TORONTO – Lost seasons are few and far between in Russell Martin’s career, with nine trips to the playoffs in 11 years, including the last six in a row, before this difficult and trying campaign with the Toronto Blue Jays. Playing spoiler in the middle of September isn’t exactly his thing, yet the 34-year-old declined the chance to pull the plug on playing out the string, determined to return from an oblique injury and draw some sort of value from the remaining 2½ weeks.
“Everybody is motivated differently,” he said Tuesday after taking batting practice following his activation from the disabled list. “It’s a game that you need to play with a team mentality. You’re playing to win, you’re not playing for your stat line, in my opinion. You get someone on second base late in a tight game, everybody in the stands can see if you’re trying to get somebody over or trying to get a job done, depending on your role on the team. You’ve got to treat it like it’s the only game you have, and you play to win because 3-for-3 doesn’t feel as good when you lose.”
Such a mentality is one way to endure the death march to the end that the final days of the season can be for non-contenders. During the six straight seasons in which Martin helped teams reach the post-season, he logged 6,144.2 innings over 724 regular-season games and played in 38 of his 57 career playoff games. Few catchers are as durable and able to perform at a high level both offensively and defensively over such a prolonged stretch.
The left oblique strain Martin suffered Aug. 11 sent him to the disabled list for a second time, with a nerve issue in his left shoulder having sidelined him for 12 games back in May. He’d made only two trips to the DL previously in his entire career – a labral tear in his right hip truncating his 2010 season and a left hamstring strain knocking him out about a month in 2014.
In combination with all those playoff games, that’s a sizable amount of wear and tear.
“If you’re mentally prepared for it, you’re just prepared because that’s the goal – the goal is to play that extra month of baseball,” said Martin. “I can’t say it was super taxing or that those extra months of baseball I played have been wearing me down. I don’t feel that way. I’d have to be in both situations to be able to tell you, ‘Oh, this is how I feel,’ because it’s what I’ve played through and I feel fine.”
Well, he’s going to find out what kind of difference an extra month of rest makes this winter, when the Blue Jays have some interesting questions to answer about their catching situation.
Clearly they’re in need of a better backup but having Martin in place can be an impediment to finding one. Before the Blue Jays handed a minor-league deal to Jarrod Saltalamacchia, they were spurned by Chris Iannetta, who figured he’d get more playing time in Arizona.

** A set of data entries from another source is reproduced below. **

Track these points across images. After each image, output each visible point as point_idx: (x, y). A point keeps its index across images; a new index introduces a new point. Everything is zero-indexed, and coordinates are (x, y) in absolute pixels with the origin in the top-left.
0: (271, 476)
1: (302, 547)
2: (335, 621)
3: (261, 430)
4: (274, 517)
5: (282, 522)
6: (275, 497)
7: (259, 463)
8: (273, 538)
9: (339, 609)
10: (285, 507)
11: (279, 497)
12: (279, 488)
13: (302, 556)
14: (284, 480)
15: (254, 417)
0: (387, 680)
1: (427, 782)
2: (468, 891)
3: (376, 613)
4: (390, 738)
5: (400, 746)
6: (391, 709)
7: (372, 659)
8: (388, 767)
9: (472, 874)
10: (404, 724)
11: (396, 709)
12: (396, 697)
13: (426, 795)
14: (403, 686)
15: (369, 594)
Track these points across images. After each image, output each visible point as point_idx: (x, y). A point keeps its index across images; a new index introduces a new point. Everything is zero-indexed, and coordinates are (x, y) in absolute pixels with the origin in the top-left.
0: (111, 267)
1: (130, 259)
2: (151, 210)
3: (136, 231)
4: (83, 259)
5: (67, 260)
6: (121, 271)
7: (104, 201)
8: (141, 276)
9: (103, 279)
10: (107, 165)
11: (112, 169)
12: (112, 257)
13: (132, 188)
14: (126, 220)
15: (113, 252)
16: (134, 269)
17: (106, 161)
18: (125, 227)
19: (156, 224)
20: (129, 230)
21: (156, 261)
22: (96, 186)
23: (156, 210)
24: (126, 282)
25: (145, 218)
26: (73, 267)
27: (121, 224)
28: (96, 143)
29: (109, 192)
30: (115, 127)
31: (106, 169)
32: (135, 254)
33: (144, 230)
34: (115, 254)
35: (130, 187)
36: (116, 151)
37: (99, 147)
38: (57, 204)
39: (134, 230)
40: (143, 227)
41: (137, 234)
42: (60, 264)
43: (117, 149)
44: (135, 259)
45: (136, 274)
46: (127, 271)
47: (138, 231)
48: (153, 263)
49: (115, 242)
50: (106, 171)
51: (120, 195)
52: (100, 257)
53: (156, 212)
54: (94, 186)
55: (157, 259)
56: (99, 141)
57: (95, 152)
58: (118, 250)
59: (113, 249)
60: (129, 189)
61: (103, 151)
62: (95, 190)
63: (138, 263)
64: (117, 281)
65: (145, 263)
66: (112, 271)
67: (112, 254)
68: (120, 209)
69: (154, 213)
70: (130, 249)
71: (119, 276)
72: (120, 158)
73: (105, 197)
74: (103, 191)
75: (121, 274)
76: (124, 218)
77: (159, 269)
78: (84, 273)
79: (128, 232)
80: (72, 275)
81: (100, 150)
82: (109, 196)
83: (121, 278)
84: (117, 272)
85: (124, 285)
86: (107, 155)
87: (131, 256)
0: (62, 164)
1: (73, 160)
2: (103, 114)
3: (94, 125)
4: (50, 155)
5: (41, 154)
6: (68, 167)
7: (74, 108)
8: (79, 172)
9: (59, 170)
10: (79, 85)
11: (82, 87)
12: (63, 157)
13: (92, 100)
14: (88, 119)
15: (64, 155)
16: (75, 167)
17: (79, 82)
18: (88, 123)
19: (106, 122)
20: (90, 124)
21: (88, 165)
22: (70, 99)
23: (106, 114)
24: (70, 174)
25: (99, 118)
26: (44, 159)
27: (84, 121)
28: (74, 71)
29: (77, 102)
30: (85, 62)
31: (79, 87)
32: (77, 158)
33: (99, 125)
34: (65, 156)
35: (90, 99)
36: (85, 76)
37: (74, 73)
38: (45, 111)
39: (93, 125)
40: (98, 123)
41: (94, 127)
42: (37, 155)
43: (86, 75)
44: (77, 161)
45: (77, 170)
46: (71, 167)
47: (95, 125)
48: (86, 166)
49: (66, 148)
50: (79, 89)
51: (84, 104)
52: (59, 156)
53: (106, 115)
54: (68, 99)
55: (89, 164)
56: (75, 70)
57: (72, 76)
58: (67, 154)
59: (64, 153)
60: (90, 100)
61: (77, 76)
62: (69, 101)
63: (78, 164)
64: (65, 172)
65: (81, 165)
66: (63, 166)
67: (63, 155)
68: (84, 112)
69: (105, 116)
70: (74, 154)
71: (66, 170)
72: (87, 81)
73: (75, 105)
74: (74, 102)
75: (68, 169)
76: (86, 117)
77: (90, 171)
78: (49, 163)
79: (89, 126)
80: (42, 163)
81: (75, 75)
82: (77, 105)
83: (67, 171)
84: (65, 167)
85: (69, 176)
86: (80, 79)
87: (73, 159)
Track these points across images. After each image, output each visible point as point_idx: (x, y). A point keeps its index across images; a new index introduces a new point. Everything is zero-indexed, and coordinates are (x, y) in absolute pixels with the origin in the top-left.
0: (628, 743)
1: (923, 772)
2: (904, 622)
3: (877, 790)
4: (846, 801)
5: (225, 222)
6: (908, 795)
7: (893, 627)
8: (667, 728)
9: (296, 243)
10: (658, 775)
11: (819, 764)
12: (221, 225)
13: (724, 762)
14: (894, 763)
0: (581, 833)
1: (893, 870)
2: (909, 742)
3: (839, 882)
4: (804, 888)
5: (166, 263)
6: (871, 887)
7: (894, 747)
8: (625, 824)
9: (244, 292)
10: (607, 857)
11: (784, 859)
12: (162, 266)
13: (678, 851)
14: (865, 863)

The free-agent pool this winter isn’t rich with tantalizing options – Iannetta will be out there again, while Alex Avila would fit well – but barring injury the Blue Jays won’t be able to win a bid based on playing time. That could leave them looking for non-tenders or players squeezed off 40-man rosters, which is likely to mean only an incremental gain over the likes of Luke Maile, Raffy Lopez and Miguel Montero.
Otherwise, the Blue Jays will be banking on the rapid growth of a prospect like Danny Jansen, Max Pentecost or Reese McGuire, each of whom must be added to the 40-man roster in November or risk exposure to the Rule 5 draft. Jansen is knocking on the door while both Pentecost and McGuire could be soon, too, but one or two of them might have to be traded since carrying four or five catchers on the 40-man roster isn’t an optimal setup.
A healthy and revitalized Martin eases concerns about the quality of the backup, but regardless, the Blue Jays are kicking around the possibility of someone they could comfortably play more frequently.
Manager John Gibbons noted how much Martin was missed defensively during his absence, and given the load he’s carried the past two years, playing in 266 regular-season games plus 17 more in the playoffs, it’s perhaps too easy to take his game for granted.
But beyond the pitch-framing, the game-calling and the .735 OPS in a down-year offensively, there’s also Martin’s toughness and determination that are difference-makers.
“There’s only a couple of weeks left, but it’s important to him,” Gibbons said of Martin’s return from the DL. “I could have gone either way, but he wants to do it.”
Martin’s motivation is, as always, simple and singular.
“Everybody would rather go back to the clubhouse when the music is playing and we’re having fun as opposed to having a great personal day, driving in some runs or hitting a couple of homers and then everybody is down. That’s how I see it,” said Martin, whose personal goals are similarly straightforward. “Just play well. Go out there, compete, get back into it and just stay on the field, man. Too much DL time for me this year. I plan on it being the last time I get on the DL, know what I mean?”